Exercise instructions =
(A) According to the article on the Barts Health IT crash, on what date did the major computer equipment failure happen?
(B) According to the article on the Barts Health IT crash, why did the trust cancel some elective operations? Explain in one to three sentences.
(C) Repeat the part of the article on the Barts Health IT crash starting with "HSJ first reported" and going on through "a few days.".
[Opening Text provided section]
Barts Health has pathology and imaging IT crash

  • 25 April 2017
Barts Health has pathology and imaging IT crash
The biggest NHS trust in the country

The largest trust in the country has suffered a huge IT failure affecting its pathology and imaging systems and other critical clinical systems leading to disrupted services and cancelled appointments

On Tuesday, Barts Health NHS Trust was in its sixth day of problems with cancelled elective operations, outpatient appointment delays and a backlog of blood tests to work through.

The trust offered reassurance that its archive of diagnostic images had not been lost, though access to them remained severely disrupted.

The trust released a statement on Tuesday that said a “major computer equipment failure” happened on 20 April.

“Unfortunately, it has been necessary to cancel a very small number of elective operations that were reliant on images, and some patients attending outpatients are experiencing delays. Clinical teams have completed a patient-by-patient review to ensure that the appropriate course of action is taken for each of them, endeavouring to keep the disruption to an absolute minimum.”

The situation was described as “complex”, with “a number of applications have been affected to varying degrees, such as chemotherapy prescribing and digital dictation systems”.

The trust said that pathology has improved since Thursday with all orders now being received electronically, but imaging remains problematic.

“The biggest challenge we face is with a system which supplies x-rays and other images including CT and MRI scans”, the statement said.

“We have not lost our historic archive of images, but we have been unable to access them so far; while new images cannot be transmitted electronically staff are viewing them on the machines that take the pictures.”

Earlier a trust spokeswoman confirmed to Digital Health News that images can only be seen on the machine they are taken on.

The trust apologised to those affected, and it had tried and tested contingency plans in place.

HSJ first reported that a staff e-mail said the trust had to manually process blood tests and x-rays, and porters had been hand-delivering test results to clinicians at the London hospitals.

The trust e-mail, sent on Sunday, said the situation will not be resolved for a few days.

In January, Barts was hit by an “IT attack”, with systems taken down for four days. The trust said the attack was caused Trojan malware.

The impact of a pathology IT crash was vividly demonstrated in September last year, when a hardware failure at Leeds Teaching Hospitals NHS Foundation Trust led to weeks of disruption with 143 non-urgent procedures postponed and disrupted regional blood services.

An independent review blamed the protracted crash on human error and ageing infrastructure.

According to Digital Health Intelligence, Barts runs CliniSys’ WinPath for its pathology system.

Barts serves about 2.5 million people living in East London.
[Closing Text provided section]
[Opening Record extracts section]
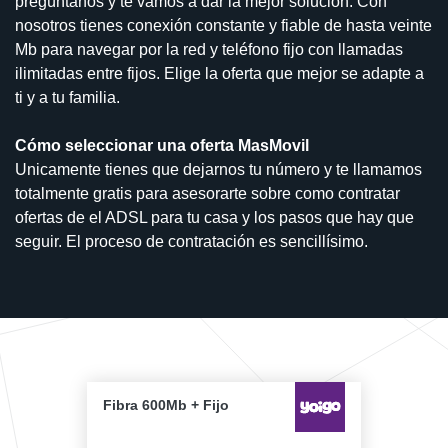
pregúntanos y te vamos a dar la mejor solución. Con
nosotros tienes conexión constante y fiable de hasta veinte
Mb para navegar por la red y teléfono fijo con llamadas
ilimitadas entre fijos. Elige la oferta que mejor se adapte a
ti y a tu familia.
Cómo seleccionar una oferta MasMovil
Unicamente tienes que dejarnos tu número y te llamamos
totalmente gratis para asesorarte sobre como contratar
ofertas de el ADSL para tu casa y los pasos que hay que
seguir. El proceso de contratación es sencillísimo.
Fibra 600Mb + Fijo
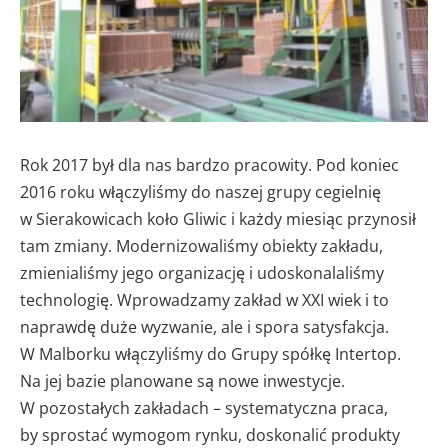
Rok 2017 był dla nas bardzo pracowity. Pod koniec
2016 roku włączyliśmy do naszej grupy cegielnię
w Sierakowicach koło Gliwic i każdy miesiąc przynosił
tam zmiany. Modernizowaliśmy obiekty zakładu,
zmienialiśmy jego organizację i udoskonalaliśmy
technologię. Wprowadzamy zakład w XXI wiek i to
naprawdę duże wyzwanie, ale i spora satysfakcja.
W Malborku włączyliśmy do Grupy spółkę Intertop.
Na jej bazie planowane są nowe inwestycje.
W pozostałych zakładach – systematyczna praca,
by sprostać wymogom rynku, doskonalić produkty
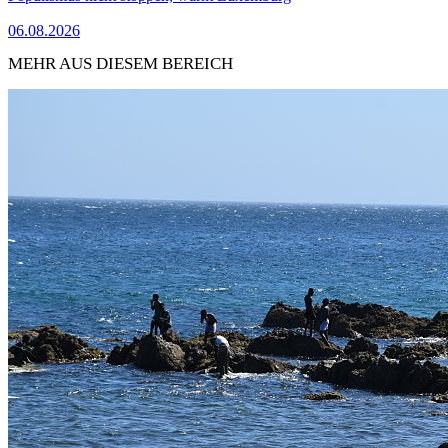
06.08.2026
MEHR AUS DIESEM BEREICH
[Closing Record extracts section]
[Opening Record extracts section]
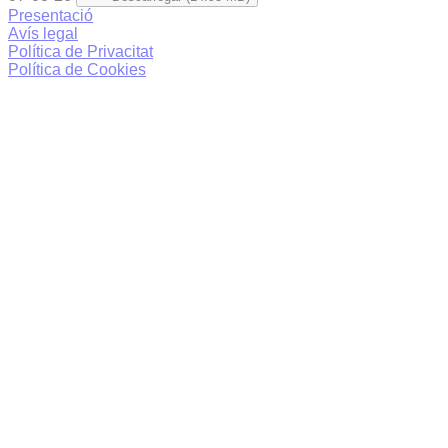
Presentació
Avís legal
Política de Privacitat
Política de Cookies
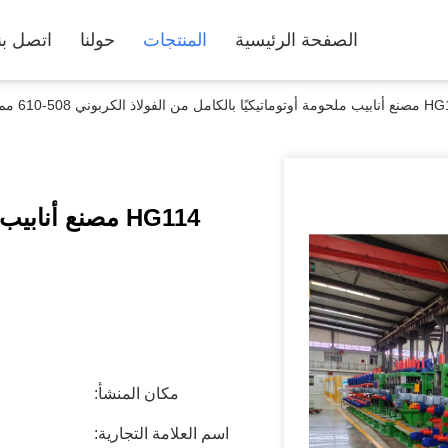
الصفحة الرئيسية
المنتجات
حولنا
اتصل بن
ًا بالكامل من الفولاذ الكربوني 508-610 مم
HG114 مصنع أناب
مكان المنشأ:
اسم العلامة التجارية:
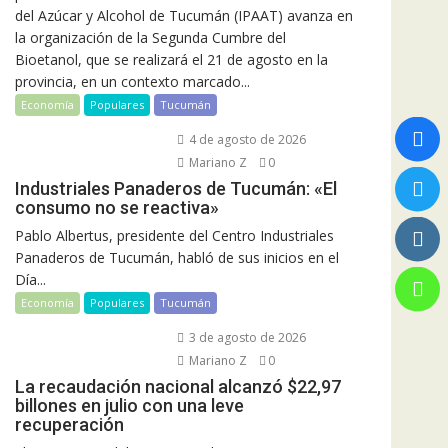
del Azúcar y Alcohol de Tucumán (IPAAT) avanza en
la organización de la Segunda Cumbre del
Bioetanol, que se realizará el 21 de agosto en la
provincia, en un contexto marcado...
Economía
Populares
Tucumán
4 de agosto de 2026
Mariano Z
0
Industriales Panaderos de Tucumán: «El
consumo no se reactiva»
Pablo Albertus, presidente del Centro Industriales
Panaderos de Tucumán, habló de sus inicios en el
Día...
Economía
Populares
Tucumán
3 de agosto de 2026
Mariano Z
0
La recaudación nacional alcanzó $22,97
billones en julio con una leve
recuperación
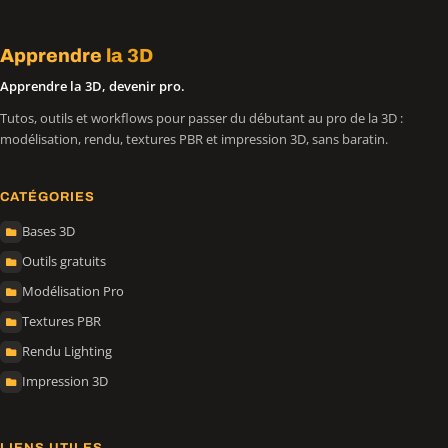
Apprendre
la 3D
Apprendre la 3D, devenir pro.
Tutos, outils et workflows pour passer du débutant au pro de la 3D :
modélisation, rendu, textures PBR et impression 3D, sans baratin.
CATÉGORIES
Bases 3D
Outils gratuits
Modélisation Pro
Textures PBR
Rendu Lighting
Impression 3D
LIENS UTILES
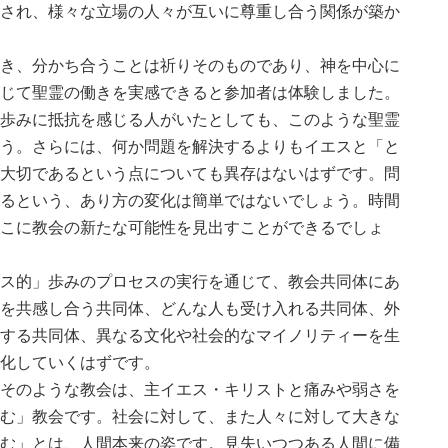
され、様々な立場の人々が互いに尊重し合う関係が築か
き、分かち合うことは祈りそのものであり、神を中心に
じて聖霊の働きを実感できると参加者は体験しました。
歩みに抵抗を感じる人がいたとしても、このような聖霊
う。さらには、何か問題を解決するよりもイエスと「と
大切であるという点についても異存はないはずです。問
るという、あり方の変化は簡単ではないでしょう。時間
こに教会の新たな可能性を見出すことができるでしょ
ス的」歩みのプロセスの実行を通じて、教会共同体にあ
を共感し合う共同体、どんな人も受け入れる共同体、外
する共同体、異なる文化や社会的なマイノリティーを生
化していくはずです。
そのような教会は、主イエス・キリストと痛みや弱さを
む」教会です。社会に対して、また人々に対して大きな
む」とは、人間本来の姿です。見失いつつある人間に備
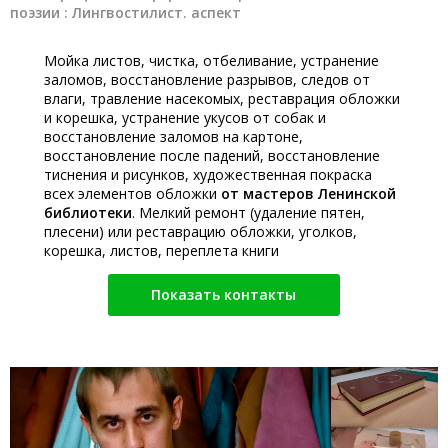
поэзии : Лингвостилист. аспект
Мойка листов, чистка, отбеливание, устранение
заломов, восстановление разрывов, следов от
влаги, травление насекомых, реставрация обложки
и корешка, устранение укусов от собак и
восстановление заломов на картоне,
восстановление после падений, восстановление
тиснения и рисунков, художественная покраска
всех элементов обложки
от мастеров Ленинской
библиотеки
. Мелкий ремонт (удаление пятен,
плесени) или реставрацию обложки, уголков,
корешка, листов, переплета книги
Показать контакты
[Closing Record extracts section]
Task answers =
(A) 20 April

(B) The cancelled operations relied on images, and the biggest problem was with the system that supplies x-rays, CT and MRI scans. The trust could not access its archive of images, and new images could not be sent electronically, so staff could view them only on the machines that took them.

(C)
HSJ first reported that a staff e-mail said the trust had to manually process blood tests and x-rays, and porters had been hand-delivering test results to clinicians at the London hospitals.

The trust e-mail, sent on Sunday, said the situation will not be resolved for a few days.